Später erfuhren wir den Hintergrund dieser Begebenheit: Auf ihrem Marsch nahe bei Gschwendt waren die Gefangenen von Tieffliegern beschossen worden. Offensichtlich hatte man sie für deutsche Soldaten gehalten. Bei diesem Beschuss mussten auch die den Zug begleitenden SS-Soldaten in Deckung gehen. Diese Gelegenheit nutzten fünf der Gefangenen aus und verkrochen sich im Unterholz. Als dann die Luft rein war, versuchten sie abends, im Dorf etwas Essbares zu bekommen. Ihr plötzliches Auftreten erschreckte uns sehr, doch sie wandten keinerlei Gewalt an, sondern verschwanden nach ihrem „Mundraub“ sofort wieder. Ob sie den Zug überlebt haben, weiß ich nicht. Wir sahen und hörten nie mehr etwas von ihnen.
Am nächsten Tag erhielten die alten Männer im Dorf – die jungen waren ja alle noch im Krieg – vom Ortsgruppenleiter den Auftrag, die erschossenen Gefangenen entlang der Straße aufzulesen und im Wald zu begraben. Mein Vater war damals auch bei dieser Totengräbergruppe. Man sammelte die Leichen auf dem Gemeinde- bzw. Pfarreigebiet von Gschwendt bis hinter Steinach (ungefähr dort, wo heute die Autobahn ist) entlang der Straße (heute die B 20) ein und lud sie auf einen hölzernen Wagen. Darauf wurden die Toten im sogenannten Bauernhölzl hinter Wolfsberg mitten im Wald notdürftig ganz flach eingegraben, damit nicht Hunde oder Füchse die Leichen zerfetzen konnten. Die Stelle, wo die etwa 20 bis 30 toten Gefangenen vergraben wurden, weiß ich noch heute ganz genau. Auf diesem Platz mitten im Wald wächst heute noch kein einziger Baum – nur Brennnesseln!

:::

◆ **Arbeitsauftrag a**
Welche Ortschaften werden im Textauszug über das Kriegsende mit Namen genannt? Nenne alle.
Der Textauszug und die Einträge sind voneinander unabhängiges Material.

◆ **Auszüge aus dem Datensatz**

:::

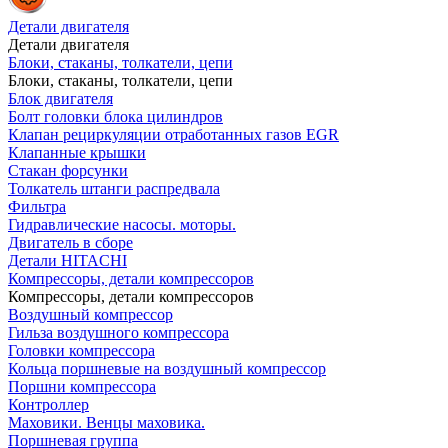
Детали двигателя
Детали двигателя
Блоки, стаканы, толкатели, цепи
Блоки, стаканы, толкатели, цепи
Блок двигателя
Болт головки блока цилиндров
Клапан рециркуляции отработанных газов EGR
Клапанные крышки
Стакан форсунки
Толкатель штанги распредвала
Фильтра
Гидравлические насосы. моторы.
Двигатель в сборе
Детали HITACHI
Компрессоры, детали компрессоров
Компрессоры, детали компрессоров
Воздушный компрессор
Гильза воздушного компрессора
Головки компрессора
Кольца поршневые на воздушный компрессор
Поршни компрессора
Контроллер
Маховики. Венцы маховика.
Поршневая группа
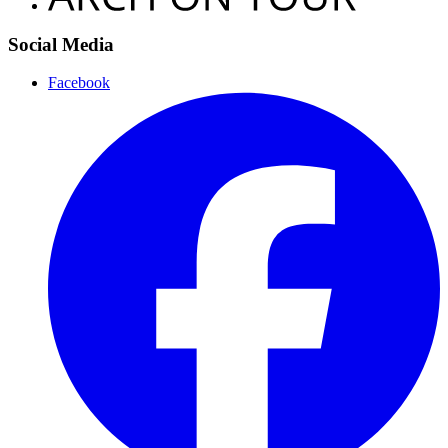
Social Media
Facebook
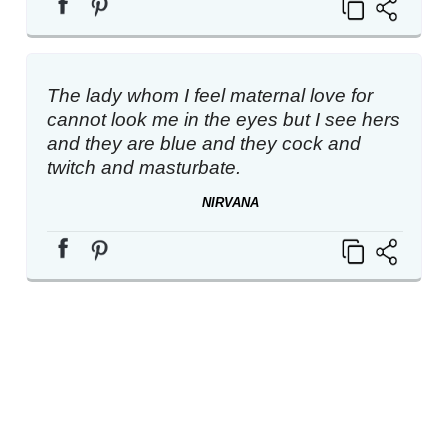
The lady whom I feel maternal love for
cannot look me in the eyes but I see hers
and they are blue and they cock and
twitch and masturbate.
NIRVANA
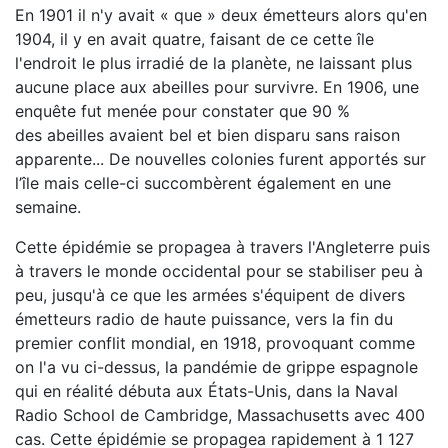
En 1901 il n'y avait « que » deux émetteurs alors qu'en
1904, il y en avait quatre, faisant de ce cette île
l'endroit le plus irradié de la planète, ne laissant plus
aucune place aux abeilles pour survivre. En 1906, une
enquête fut menée pour constater que 90 %
des abeilles avaient bel et bien disparu sans raison
apparente... De nouvelles colonies furent apportés sur
l’île mais celle-ci succombèrent également en une
semaine.
Cette épidémie se propagea à travers l'Angleterre puis
à travers le monde occidental pour se stabiliser peu à
peu, jusqu'à ce que les armées s'équipent de divers
émetteurs radio de haute puissance, vers la fin du
premier conflit mondial, en 1918, provoquant comme
on l'a vu ci-dessus, la pandémie de grippe espagnole
qui en réalité débuta aux États-Unis, dans la Naval
Radio School de Cambridge, Massachusetts avec 400
cas. Cette épidémie se propagea rapidement à 1 127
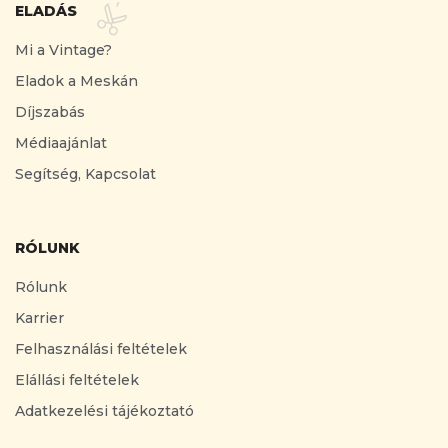
ELADÁS
Mi a Vintage?
Eladok a Meskán
Díjszabás
Médiaajánlat
Segítség, Kapcsolat
RÓLUNK
Rólunk
Karrier
Felhasználási feltételek
Elállási feltételek
Adatkezelési tájékoztató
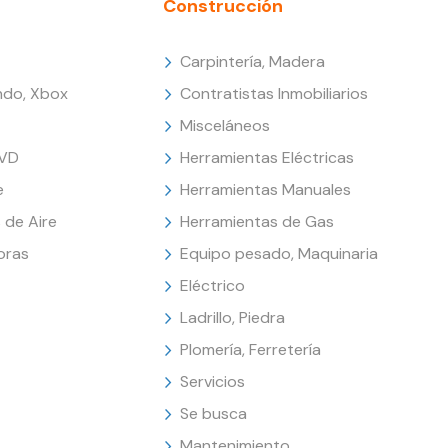
Construcción
Carpintería, Madera
endo, Xbox
Contratistas Inmobiliarios
Misceláneos
DVD
Herramientas Eléctricas
e
Herramientas Manuales
 de Aire
Herramientas de Gas
oras
Equipo pesado, Maquinaria
Eléctrico
Ladrillo, Piedra
Plomería, Ferretería
Servicios
Se busca
Mantenimiento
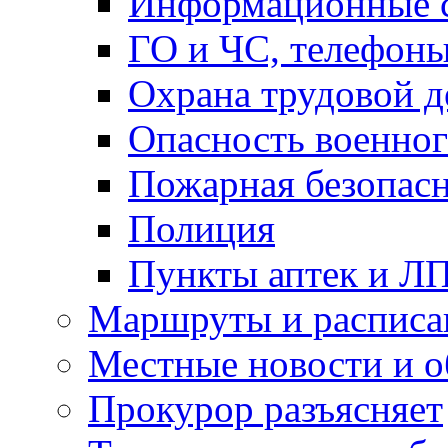
Информационные с
ГО и ЧС, телефон
Охрана трудовой д
Опасность военног
Пожарная безопас
Полиция
Пункты аптек и Л
Маршруты и расписа
Местные новости и о
Прокурор разъясняет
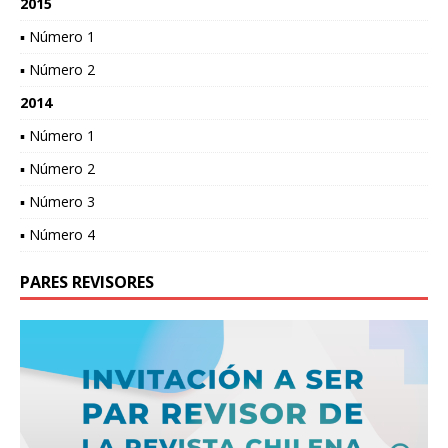
2015
▪ Número 1
▪ Número 2
2014
▪ Número 1
▪ Número 2
▪ Número 3
▪ Número 4
PARES REVISORES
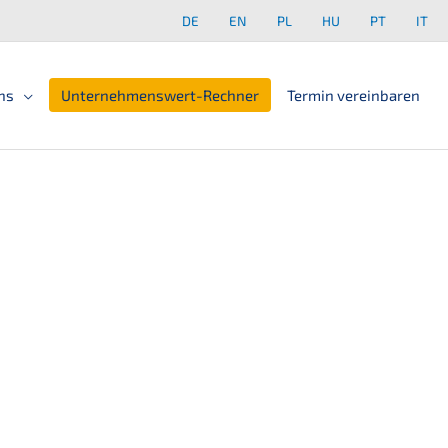
DE
EN
PL
HU
PT
IT
ns
Unter­neh­mens­wert-Rechner
Termin verein­ba­ren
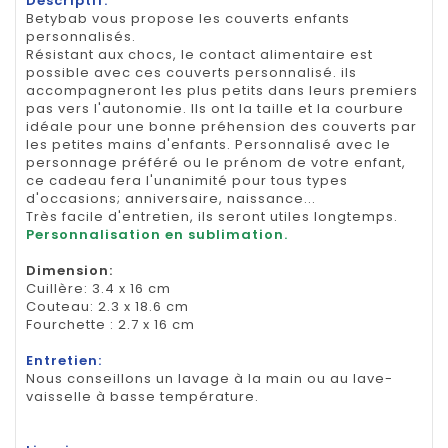
Descriptif:
Betybab vous propose les couverts enfants
personnalisés.
Résistant aux chocs, le contact alimentaire est
possible avec ces couverts personnalisé. ils
accompagneront les plus petits dans leurs premiers
pas vers l'autonomie. Ils ont la taille et la courbure
idéale pour une bonne préhension des couverts par
les petites mains d'enfants. Personnalisé avec le
personnage préféré ou le prénom de votre enfant,
ce cadeau fera l'unanimité pour tous types
d'occasions; anniversaire, naissance...
Très facile d'entretien, ils seront utiles longtemps.
Personnalisation en sublimation.
Dimension
:
Cuillère: 3.4 x 16 cm
Couteau: 2.3 x 18.6 cm
Fourchette : 2.7 x 16 cm
Entretien:
Nous conseillons un lavage à la main ou au lave-
vaisselle à basse température.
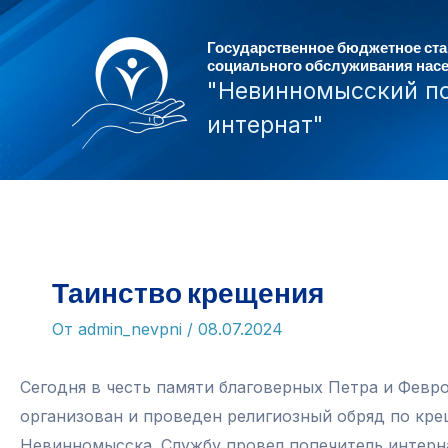
Перейти
к
Государственное бюджетное ст
социального обслуживания нас
содержимому
"Невинномысский п
интернат"
Таинство крещения
От
admin_nevpni
/
08.07.2024
Сегодня в честь памяти благоверных Петра и Февр
организован и проведен религиозный обряд по к
Невинномысска. Службу провел попечитель интерна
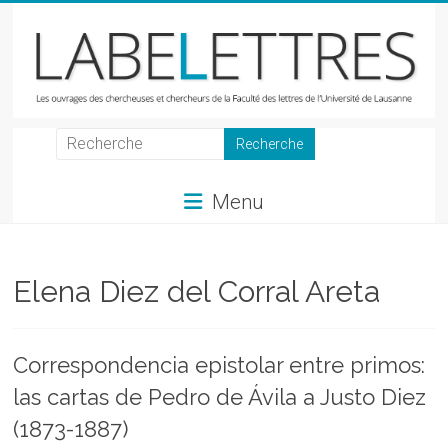
Skip
to
content
LabeLettres
Les
Menu
ouvrages
des
chercheuses
et
Elena Diez del Corral Areta
chercheurs
de
la
Correspondencia epistolar entre primos:
Faculté
las cartas de Pedro de Ávila a Justo Diez
des
lettres
(1873-1887)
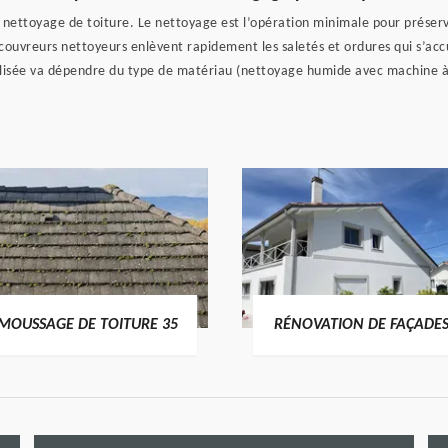
ettoyage de toiture. Le nettoyage est l’opération minimale pour préserver
couvreurs nettoyeurs enlèvent rapidement les saletés et ordures qui s’acc
ilisée va dépendre du type de matériau (nettoyage humide avec machine à
MOUSSAGE DE TOITURE 35
RÉNOVATION DE FAÇADES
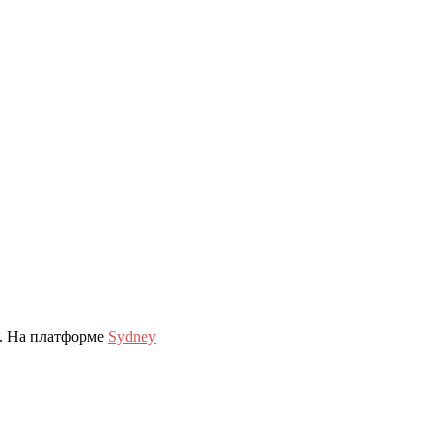
. На платформе
Sydney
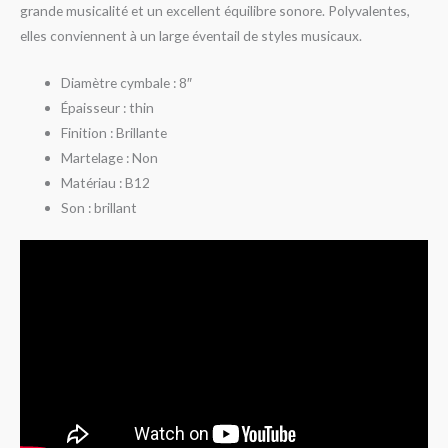
grande musicalité et un excellent équilibre sonore. Polyvalentes,
elles conviennent à un large éventail de styles musicaux.
Diamètre cymbale : 8″
Épaisseur : thin
Finition : Brillante
Martelage : Non
Matériau : B12
Son : brillant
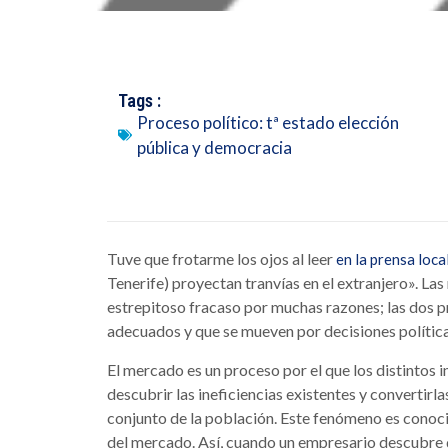
Tags :
Proceso político: tª estado elección
pública y democracia
Tuve que frotarme los ojos al leer
en la prensa loca
Tenerife) proyectan tranvías en el extranjero». L
estrepitoso fracaso por muchas razones; las dos pr
adecuados y que se mueven por decisiones polític
El mercado es un proceso por el que los distintos 
descubrir las ineficiencias existentes y convertirl
conjunto de la población. Este fenómeno es conoci
del mercado. Así, cuando un empresario descubre 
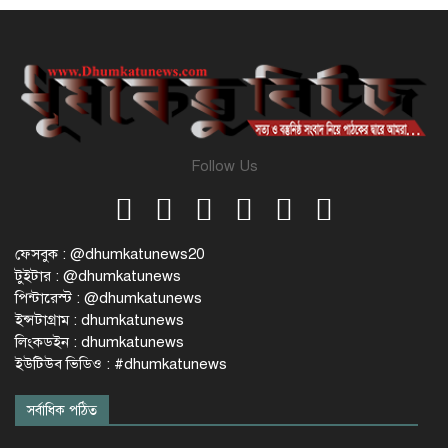
Follow Us
ফেসবুক : @dhumkatunews20
টুইটার : @dhumkatunews
পিন্টারেস্ট : @dhumkatunews
ইন্সটাগ্রাম : dhumkatunews
লিংকডইন : dhumkatunews
ইউটিউব ভিডিও : #dhumkatunews
সর্বাধিক পঠিত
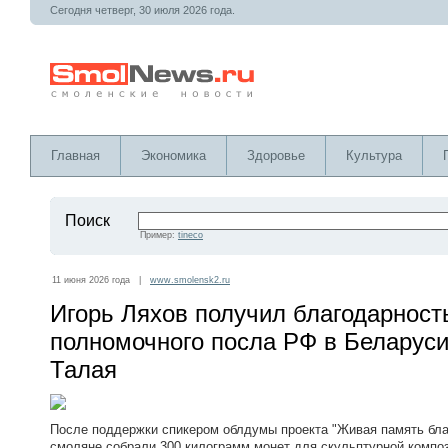
Сегодня четверг, 30 июля 2026 года.
Главная
Экономика
Здоровье
Культура
Поиск
Пример:
tineco
11 июня 2026 года |
www.smolensk2.ru
Игорь Ляхов получил благодарност
полномочного посла РФ в Беларуси
Талая
После поддержки спикером облдумы проекта "Живая память бла
смоляне собрали 300 килограмм монет для скульптурной композ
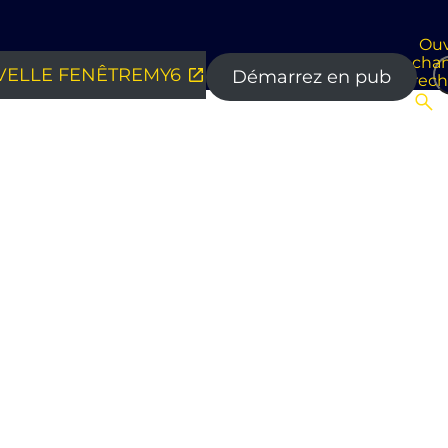
Ouv
cha
ELLE FENÊTRE
MY6
Démarrez en pub
rec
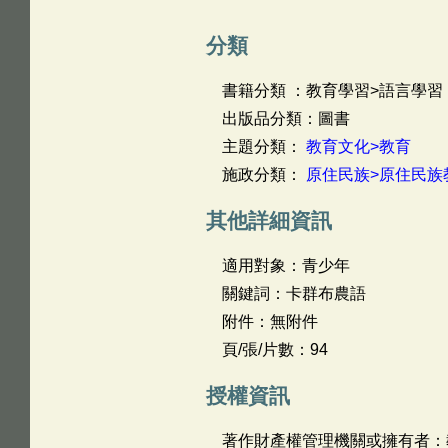
分類
書籍分類 ：教育學習>語言學習
出版品分類：圖書
主題分類：
教育文化>教育
施政分類：
原住民族>原住民族
其他詳細資訊
適用對象：青少年
關鍵詞：卡群布農語
附件：無附件
頁/張/片數：94
授權資訊
著作財產權管理機關或擁有者：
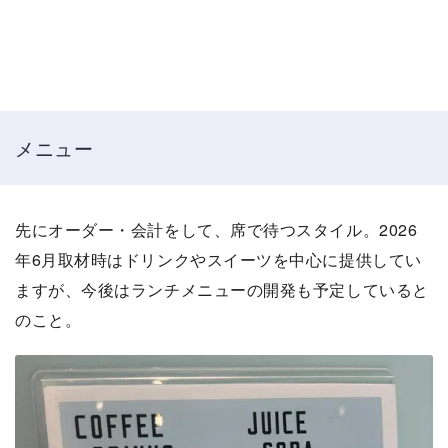
メニュー
先にオーダー・会計をして、席で待つスタイル。2026
年6月取材時はドリンクやスイーツを中心に提供してい
ますが、今後はランチメニューの開発も予定していると
のこと。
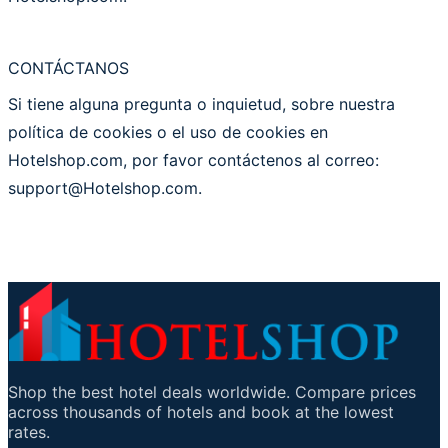
CONTÁCTANOS
Si tiene alguna pregunta o inquietud, sobre nuestra
política de cookies o el uso de cookies en
Hotelshop.com, por favor contáctenos al correo:
support@Hotelshop.com.
Shop the best hotel deals worldwide. Compare prices
across thousands of hotels and book at the lowest
rates.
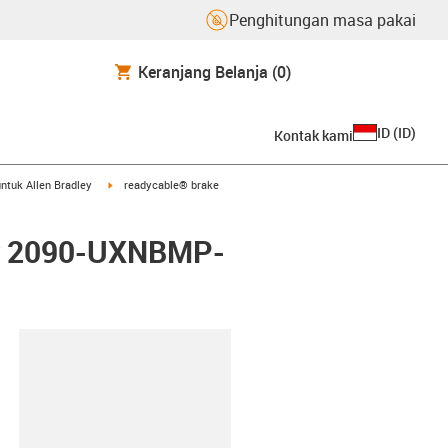
Penghitungan masa pakai
Keranjang Belanja
(0)
ID
(
ID
)
Kontak kami
arrow-right
igus-icon-arrow-right
ntuk Allen Bradley
readycable® brake
ley 2090-UXNBMP-
lipboard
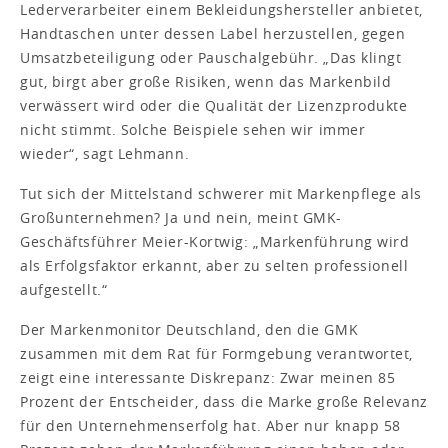
Lederverarbeiter einem Bekleidungshersteller anbietet,
Handtaschen unter dessen Label herzustellen, gegen
Umsatzbeteiligung oder Pauschalgebühr. „Das klingt
gut, birgt aber große Risiken, wenn das Markenbild
verwässert wird oder die Qualität der Lizenzprodukte
nicht stimmt. Solche Beispiele sehen wir immer
wieder“, sagt Lehmann.
Tut sich der Mittelstand schwerer mit Markenpflege als
Großunternehmen? Ja und nein, meint GMK-
Geschäftsführer Meier-Kortwig: „Markenführung wird
als Erfolgsfaktor erkannt, aber zu selten professionell
aufgestellt.“
Der Markenmonitor Deutschland, den die GMK
zusammen mit dem Rat für Formgebung verantwortet,
zeigt eine interessante Diskrepanz: Zwar meinen 85
Prozent der Entscheider, dass die Marke große Relevanz
für den Unternehmenserfolg hat. Aber nur knapp 58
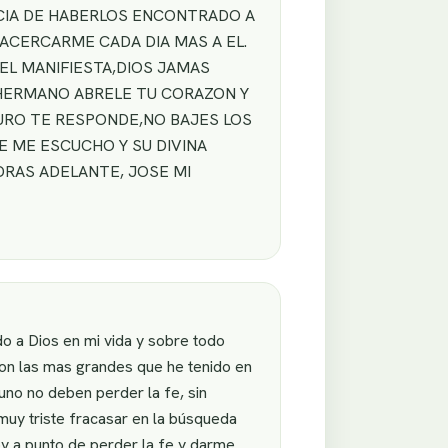
ACIA DE HABERLOS ENCONTRADO A
ACERCARME CADA DIA MAS A EL.
EL MANIFIESTA,DIOS JAMAS
,HERMANO ABRELE TU CORAZON Y
GURO TE RESPONDE,NO BAJES LOS
E ME ESCUCHO Y SU DIVINA
DRAS ADELANTE, JOSE MI
o a Dios en mi vida y sobre todo
on las mas grandes que he tenido en
uno no deben perder la fe, sin
uy triste fracasar en la búsqueda
y a punto de perder la fe y darme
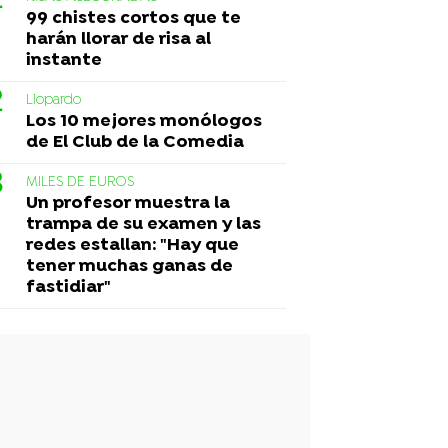
99 chistes cortos que te
harán llorar de risa al
instante
Liopardo
Los 10 mejores monólogos
de El Club de la Comedia
MILES DE EUROS
Un profesor muestra la
trampa de su examen y las
redes estallan: "Hay que
tener muchas ganas de
fastidiar"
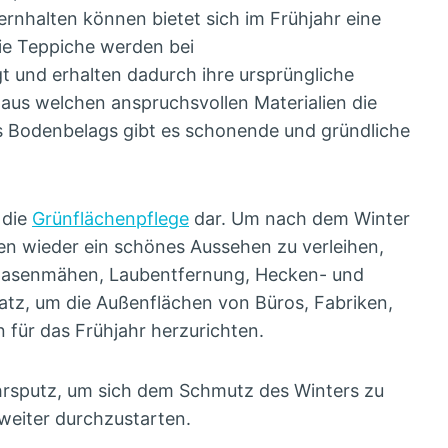
nhalten können bietet sich im Frühjahr eine
ie Teppiche werden bei
gt und erhalten dadurch ihre ursprüngliche
 aus welchen anspruchsvollen Materialien die
s Bodenbelags gibt es schonende und gründliche
 die
Grünflächenpflege
dar. Um nach dem Winter
n wieder ein schönes Aussehen zu verleihen,
Rasenmähen, Laubentfernung, Hecken- und
z, um die Außenflächen von Büros, Fabriken,
 für das Frühjahr herzurichten.
ahrsputz, um sich dem Schmutz des Winters zu
weiter durchzustarten.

:::

◆ **Arbeitsauftrag b**
Sammle aus den Einträgen jede Zeile, in der die Zeichenfolge „dans“ vorkommt, und achte dabei auf Groß- und Kleinschreibung.

◆ **Lösung a**
Im Textauszug werden die Ortschaften Gschwendt, Steinach und Wolfsberg genannt.

◆ **Lösung b**
qui en réalité débuta aux États-Unis, dans la Naval
accompagneront les plus petits dans leurs premiers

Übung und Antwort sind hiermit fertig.